Le barene naturali, in particolare, risultano sempre più esposte a erosione e sommersione, con una progressiva riduzione delle superfici emerse disponibili per la nidificazione. La ricerca ha evidenziato anche che il successo riproduttivo di diverse specie di uccelli acquatici dipende strettamente dalla quota e dalla stabilità delle superfici emerse. Molti nidi, infatti, sono esposti al rischio di essere sommersi durante maree eccezionali o episodi di maltempo.

In questo quadro, le valli da pesca e i dossi artificiali presenti nella laguna assumono un peso crescente nel garantire aree adatte alla nidificazione, purché siano mantenuti attraverso una gestione mirata dei livelli idrici e dei sedimenti legati alle ordinarie attività svolte nelle valli.
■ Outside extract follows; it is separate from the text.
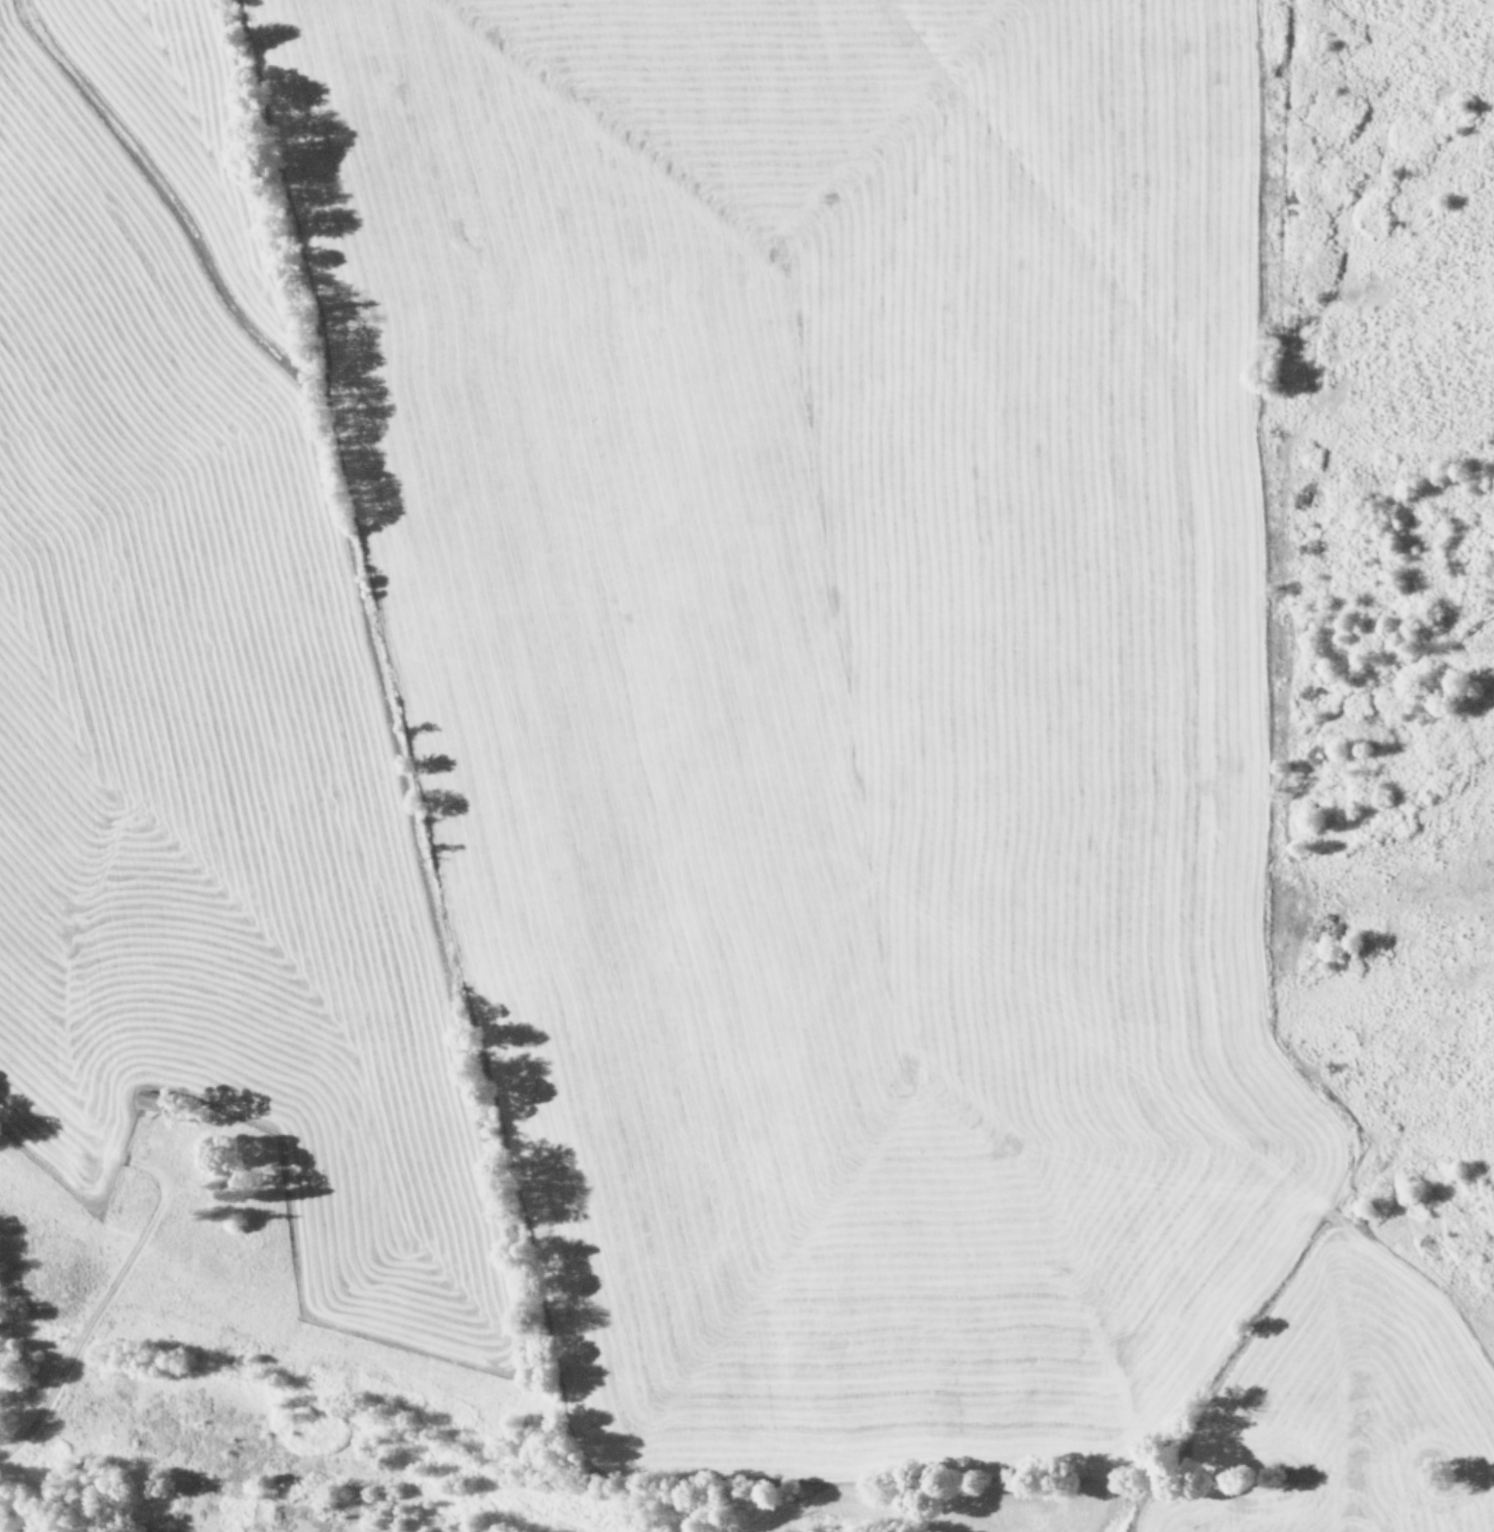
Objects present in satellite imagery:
crop: (661, 787)
building: (151, 1099)

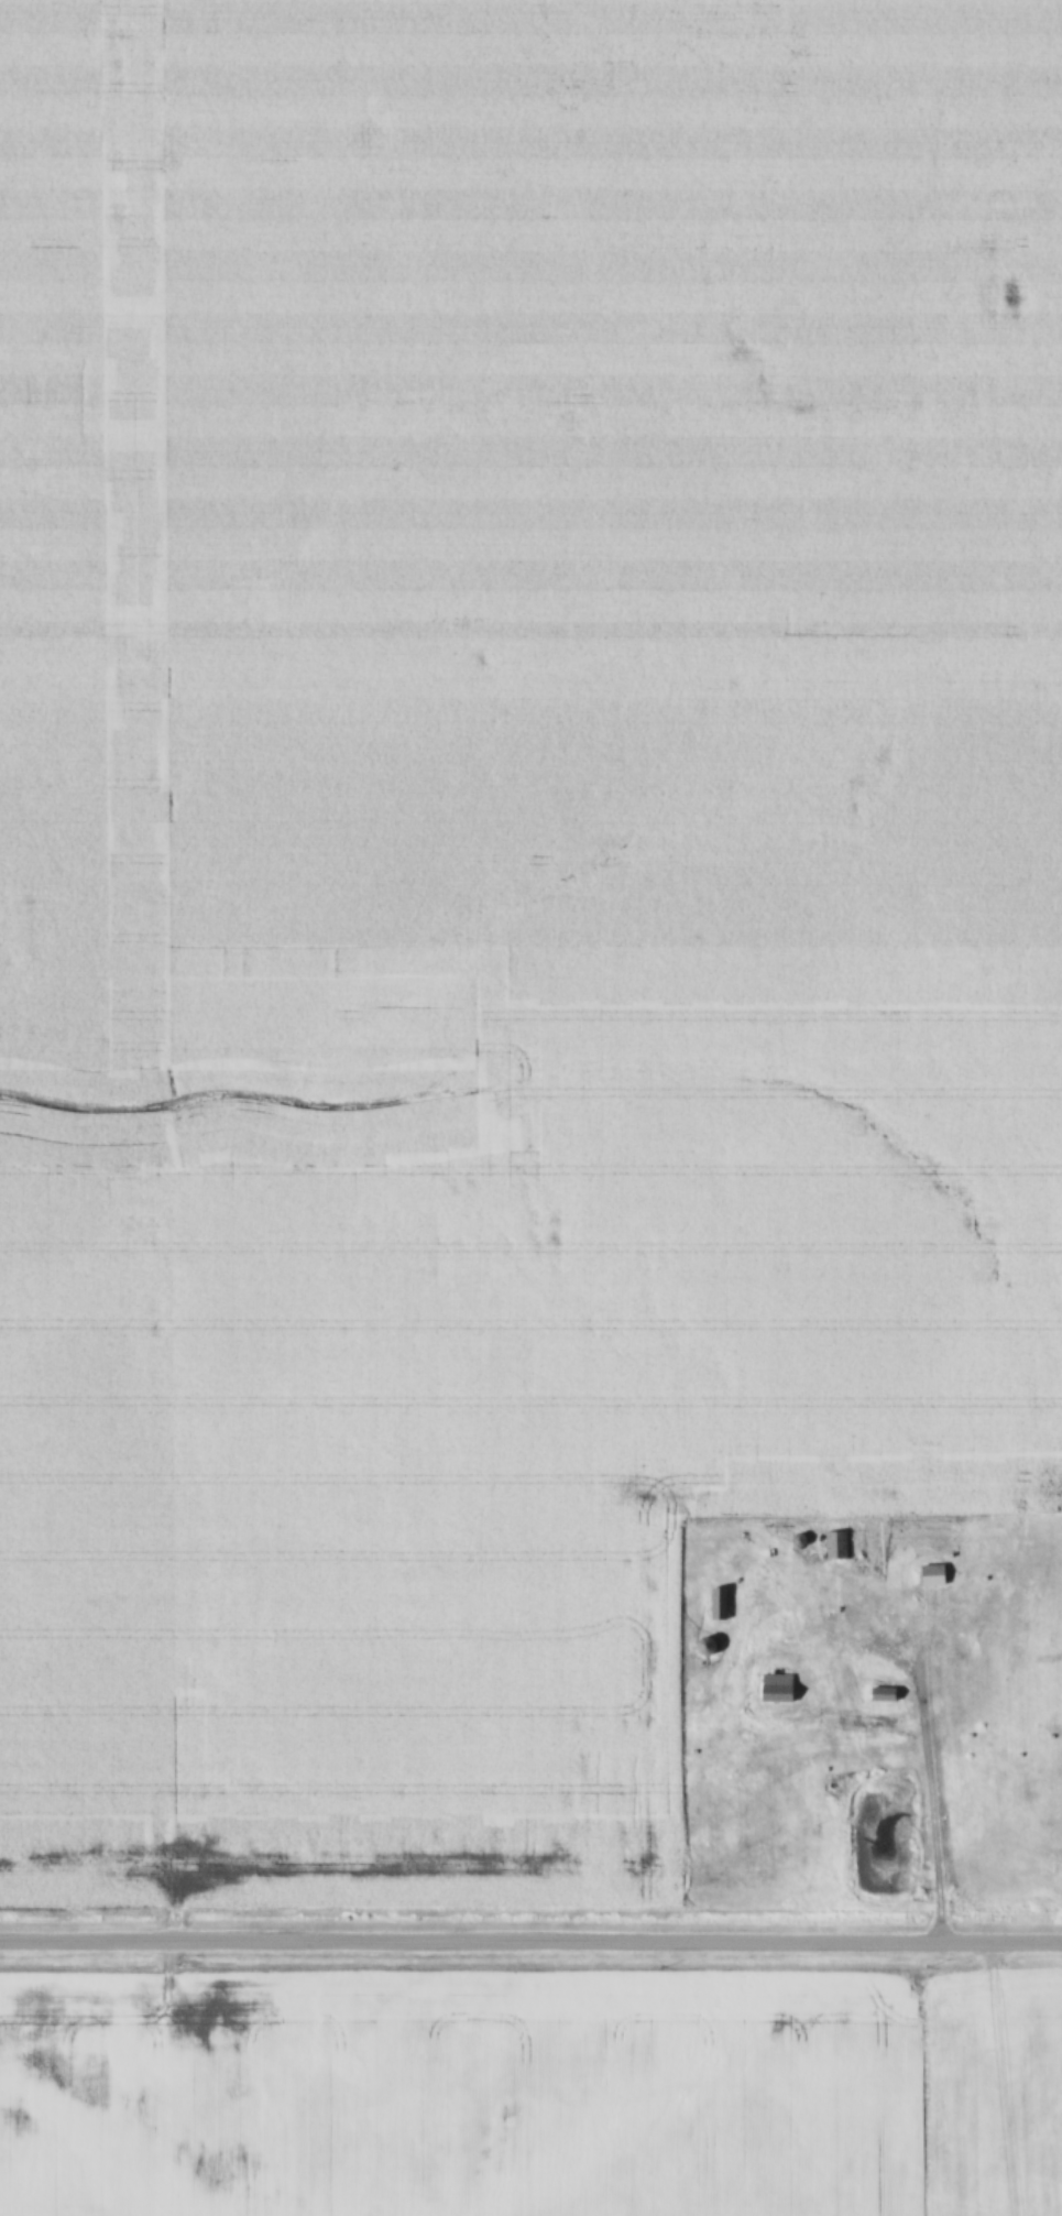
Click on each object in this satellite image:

Il contributo delle università e il carbonio blu

Per il partner di progetto Conisma, consorzio che riunisce numerose università italiane impegnate nella ricerca marina e ambientale, sono intervenute l’Università Ca’ Foscari Venezia con Alice Stocco e Pietro Gorgosalice e l’Università degli Studi di Palermo con Salvatrice Vizzini.

I ricercatori di Ca’ Foscari hanno approfondito il ruolo delle barene come aree di vivaio naturale, di aggregazione e di accrescimento per le specie ittiche di pregio. Hanno inoltre richiamato il valore della conoscenza ecologica locale, intesa come integrazione tra ricerca scientifica sugli ecosistemi costieri e sapere pratico di chi vive la laguna ogni giorno, come pescatori e operatori locali.

L’Università di Palermo ha invece presentato i risultati di attività di ricerca sviluppate nella Laguna di Venezia e in aree costiere marine e zone umide di transizione e di acqua dolce di Croazia, Serbia e Grecia. Le indagini sono dedicate agli habitat vegetati lagunari e alla loro capacità di sequestrare il cosiddetto “carbonio blu”.

Queste ricerche puntano ad ampliare le conoscenze sul ruolo degli ecosistemi naturali nell’immagazzinamento del carbonio, mostrando come tutela e ripristino degli habitat lagunari possano contribuire sia al contrasto del cambiamento climatico sia alla conservazione delle aree essenziali per la crescita delle specie ittiche. Analisi analoghe sono state avviate anche nella Laguna di Marano e Grado.

Le prospettive indicate al workshop

A chiudere il workshop è stato il professor Fontolan, che ha richiamato le prospettive future per la gestione delle barene e per la conservazione degli ecosistemi lagunari. Durante l’incontro è stata evidenziata la necessità di rafforzare il monitoraggio ambientale e di sostenere anche economicamente i gestori delle valli da pesca, riconoscendone il ruolo nella tutela della biodiversità e nella resilienza degli ambienti costieri.